A perpetual motion generator is the idea of producing electricity from some natural source of power that never runs out. Usually, ideas of putting perpetual motion into practice involve use of magnets interacting with the magnetic field of the Earth to generate electricity.


The first thing to understand about the theory of perpetual motion is that – well, it’s theoretically impossible.

The first two laws of thermodynamics, which are fundamental principles of physics, are that energy is conserved (the total amount of it in any closed system is always constant – it can neither be created nor be destroyed), and that energy always moves from an area of higher to one of lower concentration. There are many illustrations of this second law. Take a piece of red-hot iron and drop it into cold water. To begin with, thermal energy (heat) is concentrated strongly in the piece of red-hot iron. Drop it in the water, though, and over a fairly short
time the iron will cool while the water heats, until both are the same temperature. The energy has moved from the area of high concentration (the iron) to an area of low concentration (the water).

Work is done when energy moves, and since it always moves from an area of high to one of low concentration, we can speak of high concentrations of any kind of energy as potential energy or potential force. The universe has many areas of energy concentration, as if it were a collection of coiled springs, and all events consist of these concentrations of energy dispersing. The universe is constantly running down. Eventually – although this is not expected to happen for a very long time – all energy potential will be exhausted and no events can ever happen.

Perpetual motion, strictly speaking, is impossible. That said, there are some sources of power that, while not really perpetual, will last long enough that in human terms they might as well be. The sun is an obvious example. It’s not perpetual – it will come to an end in some 4 or
5 billion years – but as far as we’re concerned it might as well be. So the real question is not whether perpetual motion is possible (it’s not), but whether power generation on a significant scale using magnets to interact with the Earth’s magnetic field is feasible. Is this another might-as-well-be-perpetual source of power like the sun?


The reality is that magnet power is as theoretically impossible as perpetual motion. The reason for this is that a “permanent” magnet isn’t really permanent. It’s like a storage battery in that it contains energy potential that was put there by some process or other. The process could be natural or it could be man-made, but either way, every use of the magnets decreases the strength of their magnetic field until it drops to uselessness. Once that happens, the magnets can be recharged (this happens continuously with electromagnets), but only at the expense of other energy produced elsewhere. Magnets look like a source of power only because we cannot see their force working. Hold the magnet over something made of ferrous metal, and a force is generated that pulls the two towards one another. Place two magnets with their same polls close together (north to north or south to south), and they push one another apart. Since the Earth has a magnetic field of its own, this attractive and/or repulsive force could conceptually be used to drive a generator, but the energy to do so would be stored in a permanent magnet designed to do it, and that energy would have come originally from some other power source and would have to be replaced when it was gone.

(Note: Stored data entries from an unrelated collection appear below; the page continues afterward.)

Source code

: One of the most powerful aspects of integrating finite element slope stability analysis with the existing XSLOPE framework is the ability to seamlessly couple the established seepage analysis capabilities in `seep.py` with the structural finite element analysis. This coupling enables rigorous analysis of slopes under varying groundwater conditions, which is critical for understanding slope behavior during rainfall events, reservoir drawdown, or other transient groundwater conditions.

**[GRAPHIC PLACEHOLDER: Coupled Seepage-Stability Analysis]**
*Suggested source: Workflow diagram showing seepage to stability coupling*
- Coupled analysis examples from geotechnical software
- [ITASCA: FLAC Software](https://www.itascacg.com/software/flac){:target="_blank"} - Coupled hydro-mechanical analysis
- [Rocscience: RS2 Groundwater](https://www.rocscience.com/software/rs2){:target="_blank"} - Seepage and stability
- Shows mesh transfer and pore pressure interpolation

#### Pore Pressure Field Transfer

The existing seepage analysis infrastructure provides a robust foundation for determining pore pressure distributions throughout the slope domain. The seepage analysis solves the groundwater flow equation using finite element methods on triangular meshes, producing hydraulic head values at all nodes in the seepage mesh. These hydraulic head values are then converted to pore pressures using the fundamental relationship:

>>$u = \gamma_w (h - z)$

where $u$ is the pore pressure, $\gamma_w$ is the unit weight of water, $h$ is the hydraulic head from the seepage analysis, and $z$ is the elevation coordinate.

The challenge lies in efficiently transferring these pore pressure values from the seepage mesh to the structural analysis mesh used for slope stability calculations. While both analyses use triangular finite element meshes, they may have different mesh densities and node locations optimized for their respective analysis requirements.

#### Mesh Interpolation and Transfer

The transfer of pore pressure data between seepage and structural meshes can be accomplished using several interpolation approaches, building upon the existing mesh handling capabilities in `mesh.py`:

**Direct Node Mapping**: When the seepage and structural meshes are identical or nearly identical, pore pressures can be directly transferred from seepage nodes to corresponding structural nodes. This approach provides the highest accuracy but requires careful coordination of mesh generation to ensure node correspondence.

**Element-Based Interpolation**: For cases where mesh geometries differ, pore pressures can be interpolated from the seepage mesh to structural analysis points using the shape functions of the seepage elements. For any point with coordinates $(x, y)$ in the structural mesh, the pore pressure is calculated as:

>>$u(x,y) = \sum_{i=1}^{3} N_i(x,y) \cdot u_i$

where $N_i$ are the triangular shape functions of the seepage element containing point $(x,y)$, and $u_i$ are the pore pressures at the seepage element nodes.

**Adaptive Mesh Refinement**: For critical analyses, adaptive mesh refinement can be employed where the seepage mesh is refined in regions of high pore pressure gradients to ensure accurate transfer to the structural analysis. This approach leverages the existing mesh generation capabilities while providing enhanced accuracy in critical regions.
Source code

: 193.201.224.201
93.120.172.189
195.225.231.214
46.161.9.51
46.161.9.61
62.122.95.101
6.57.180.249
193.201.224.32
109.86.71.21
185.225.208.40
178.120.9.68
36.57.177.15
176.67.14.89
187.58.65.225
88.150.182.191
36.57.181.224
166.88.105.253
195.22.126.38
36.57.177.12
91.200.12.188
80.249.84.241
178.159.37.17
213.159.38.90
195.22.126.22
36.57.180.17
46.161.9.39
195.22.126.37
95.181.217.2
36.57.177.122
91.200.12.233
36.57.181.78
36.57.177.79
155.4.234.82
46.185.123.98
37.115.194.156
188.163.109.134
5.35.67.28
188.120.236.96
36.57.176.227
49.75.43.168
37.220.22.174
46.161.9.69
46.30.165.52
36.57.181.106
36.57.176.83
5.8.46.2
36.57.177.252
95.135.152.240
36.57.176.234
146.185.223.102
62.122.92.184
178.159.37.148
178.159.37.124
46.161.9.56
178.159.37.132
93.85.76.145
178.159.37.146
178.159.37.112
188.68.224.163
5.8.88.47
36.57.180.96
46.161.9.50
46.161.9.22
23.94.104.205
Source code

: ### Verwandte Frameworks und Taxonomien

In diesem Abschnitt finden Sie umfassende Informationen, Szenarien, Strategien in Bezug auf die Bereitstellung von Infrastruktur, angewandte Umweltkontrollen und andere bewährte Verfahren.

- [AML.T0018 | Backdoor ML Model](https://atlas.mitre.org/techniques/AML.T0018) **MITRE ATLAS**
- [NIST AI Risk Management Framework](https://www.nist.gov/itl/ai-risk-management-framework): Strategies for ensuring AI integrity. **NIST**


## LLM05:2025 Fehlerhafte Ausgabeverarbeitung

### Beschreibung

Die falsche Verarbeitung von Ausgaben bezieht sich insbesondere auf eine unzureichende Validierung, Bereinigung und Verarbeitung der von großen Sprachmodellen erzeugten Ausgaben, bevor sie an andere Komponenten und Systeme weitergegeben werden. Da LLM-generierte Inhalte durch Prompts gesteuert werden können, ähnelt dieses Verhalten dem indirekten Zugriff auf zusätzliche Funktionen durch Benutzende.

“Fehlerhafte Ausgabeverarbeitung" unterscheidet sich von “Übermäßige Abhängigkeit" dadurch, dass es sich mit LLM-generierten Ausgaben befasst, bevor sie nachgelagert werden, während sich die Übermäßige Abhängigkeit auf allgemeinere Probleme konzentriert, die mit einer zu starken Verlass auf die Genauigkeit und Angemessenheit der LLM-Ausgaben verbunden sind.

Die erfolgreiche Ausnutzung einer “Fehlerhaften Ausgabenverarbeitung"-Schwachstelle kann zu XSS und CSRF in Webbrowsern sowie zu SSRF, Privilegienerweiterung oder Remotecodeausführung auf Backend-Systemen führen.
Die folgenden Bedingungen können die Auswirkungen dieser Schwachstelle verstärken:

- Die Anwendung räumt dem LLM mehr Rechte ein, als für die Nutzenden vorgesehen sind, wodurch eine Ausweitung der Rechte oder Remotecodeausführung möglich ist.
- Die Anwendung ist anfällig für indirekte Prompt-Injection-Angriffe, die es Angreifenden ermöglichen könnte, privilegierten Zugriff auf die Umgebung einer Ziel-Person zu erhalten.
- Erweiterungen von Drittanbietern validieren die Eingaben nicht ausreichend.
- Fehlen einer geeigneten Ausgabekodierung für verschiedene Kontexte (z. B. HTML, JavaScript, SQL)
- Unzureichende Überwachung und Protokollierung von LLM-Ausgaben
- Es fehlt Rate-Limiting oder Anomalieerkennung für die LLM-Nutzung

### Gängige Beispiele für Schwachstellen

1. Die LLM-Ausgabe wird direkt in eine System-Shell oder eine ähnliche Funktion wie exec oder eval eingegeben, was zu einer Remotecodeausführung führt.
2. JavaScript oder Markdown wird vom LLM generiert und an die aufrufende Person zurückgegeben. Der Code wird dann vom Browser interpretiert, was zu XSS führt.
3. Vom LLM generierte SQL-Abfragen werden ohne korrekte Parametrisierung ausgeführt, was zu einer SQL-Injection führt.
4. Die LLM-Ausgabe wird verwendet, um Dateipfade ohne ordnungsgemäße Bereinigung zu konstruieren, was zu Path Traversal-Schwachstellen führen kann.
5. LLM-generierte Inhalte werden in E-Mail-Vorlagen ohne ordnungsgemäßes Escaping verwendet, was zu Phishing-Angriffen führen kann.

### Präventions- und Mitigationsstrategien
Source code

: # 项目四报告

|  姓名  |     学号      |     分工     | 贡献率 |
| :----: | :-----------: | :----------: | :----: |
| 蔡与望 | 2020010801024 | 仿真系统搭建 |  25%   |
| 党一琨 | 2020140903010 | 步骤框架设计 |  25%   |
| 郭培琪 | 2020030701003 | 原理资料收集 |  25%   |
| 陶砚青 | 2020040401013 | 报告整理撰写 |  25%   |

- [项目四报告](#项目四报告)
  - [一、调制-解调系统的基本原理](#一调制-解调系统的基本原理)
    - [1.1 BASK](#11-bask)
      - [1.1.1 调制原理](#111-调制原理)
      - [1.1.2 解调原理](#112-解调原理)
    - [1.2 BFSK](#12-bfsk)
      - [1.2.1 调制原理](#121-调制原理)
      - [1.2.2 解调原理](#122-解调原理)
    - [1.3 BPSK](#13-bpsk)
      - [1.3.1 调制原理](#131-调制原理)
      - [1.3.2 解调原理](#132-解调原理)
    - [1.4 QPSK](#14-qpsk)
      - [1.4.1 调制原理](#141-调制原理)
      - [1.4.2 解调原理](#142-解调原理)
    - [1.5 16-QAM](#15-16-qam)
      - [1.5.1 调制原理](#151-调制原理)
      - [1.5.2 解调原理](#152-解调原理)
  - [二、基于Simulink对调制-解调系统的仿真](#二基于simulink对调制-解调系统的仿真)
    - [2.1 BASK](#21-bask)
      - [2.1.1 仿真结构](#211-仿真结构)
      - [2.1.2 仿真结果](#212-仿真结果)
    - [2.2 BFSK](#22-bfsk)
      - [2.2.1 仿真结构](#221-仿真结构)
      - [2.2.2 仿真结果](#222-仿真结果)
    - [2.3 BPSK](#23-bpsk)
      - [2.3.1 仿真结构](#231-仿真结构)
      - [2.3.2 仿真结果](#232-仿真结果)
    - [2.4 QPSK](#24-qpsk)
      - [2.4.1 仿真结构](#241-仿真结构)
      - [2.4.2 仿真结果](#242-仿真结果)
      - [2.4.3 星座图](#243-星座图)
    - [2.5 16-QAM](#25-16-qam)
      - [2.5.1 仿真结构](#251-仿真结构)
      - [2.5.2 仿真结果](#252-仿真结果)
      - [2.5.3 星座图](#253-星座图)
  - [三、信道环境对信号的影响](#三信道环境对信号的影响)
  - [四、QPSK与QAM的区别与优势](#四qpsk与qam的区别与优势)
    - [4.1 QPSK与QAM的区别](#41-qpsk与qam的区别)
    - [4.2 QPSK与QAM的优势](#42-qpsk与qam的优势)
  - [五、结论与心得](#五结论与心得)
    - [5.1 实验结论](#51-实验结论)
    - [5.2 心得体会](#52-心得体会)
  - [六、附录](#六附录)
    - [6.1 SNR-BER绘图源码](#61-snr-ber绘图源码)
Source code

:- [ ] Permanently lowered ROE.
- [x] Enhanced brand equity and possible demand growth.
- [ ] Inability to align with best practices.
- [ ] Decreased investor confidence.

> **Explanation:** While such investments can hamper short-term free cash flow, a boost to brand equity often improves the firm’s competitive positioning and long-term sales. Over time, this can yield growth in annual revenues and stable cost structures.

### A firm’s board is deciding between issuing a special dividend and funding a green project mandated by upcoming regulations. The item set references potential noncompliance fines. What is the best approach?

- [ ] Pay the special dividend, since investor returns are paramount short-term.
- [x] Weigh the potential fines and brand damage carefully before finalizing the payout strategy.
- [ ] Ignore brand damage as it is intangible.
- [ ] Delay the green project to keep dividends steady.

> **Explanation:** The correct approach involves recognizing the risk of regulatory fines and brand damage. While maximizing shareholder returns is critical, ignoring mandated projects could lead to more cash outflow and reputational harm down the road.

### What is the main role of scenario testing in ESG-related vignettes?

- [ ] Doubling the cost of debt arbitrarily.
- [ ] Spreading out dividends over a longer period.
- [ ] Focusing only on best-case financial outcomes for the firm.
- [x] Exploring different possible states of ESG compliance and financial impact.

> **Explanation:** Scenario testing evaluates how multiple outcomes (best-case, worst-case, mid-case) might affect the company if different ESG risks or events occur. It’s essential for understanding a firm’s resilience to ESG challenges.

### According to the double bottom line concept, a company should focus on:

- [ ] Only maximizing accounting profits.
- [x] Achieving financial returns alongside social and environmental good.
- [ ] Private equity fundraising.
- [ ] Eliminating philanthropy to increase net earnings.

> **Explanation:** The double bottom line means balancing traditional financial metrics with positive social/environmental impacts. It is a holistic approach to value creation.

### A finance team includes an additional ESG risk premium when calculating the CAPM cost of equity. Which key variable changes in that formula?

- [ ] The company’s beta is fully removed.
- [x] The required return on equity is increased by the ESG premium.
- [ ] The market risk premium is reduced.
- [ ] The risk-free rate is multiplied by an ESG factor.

Kits, Plans, And Blueprints

It’s possible to find online (on web pages and also in the form of YouTube videos) offers of kits, plans, and blueprints for the production of magnet power. Sometimes these are advertised as “perpetual motion” generators (which they aren’t, of course), and sometimes not. The usual format is for a claim to be presented, sometimes along with an assertion that the government or the power utilities are trying to¬† suppress the information, and an offer of specific information on how to build your own magnet generator for a price.

As already noted, there are good reasons to believe that magnet power making use of the Earth’s magnetic field will not work as a power source. This is not to say that experiments or research into proving otherwise is wasted effort. Nothing is absolutely certain and perhaps there is some principle that has been overlooked. However, it’s unlikely that someone who has discovered how to do this would make
use of it by offering the information online for a price. Instead, he would use it to generate cheap power and take the market away from producers of more expensive energy. It is therefore unlikely that any of the offers of kits, plans, and blueprints for producing magnet power are genuine and workable.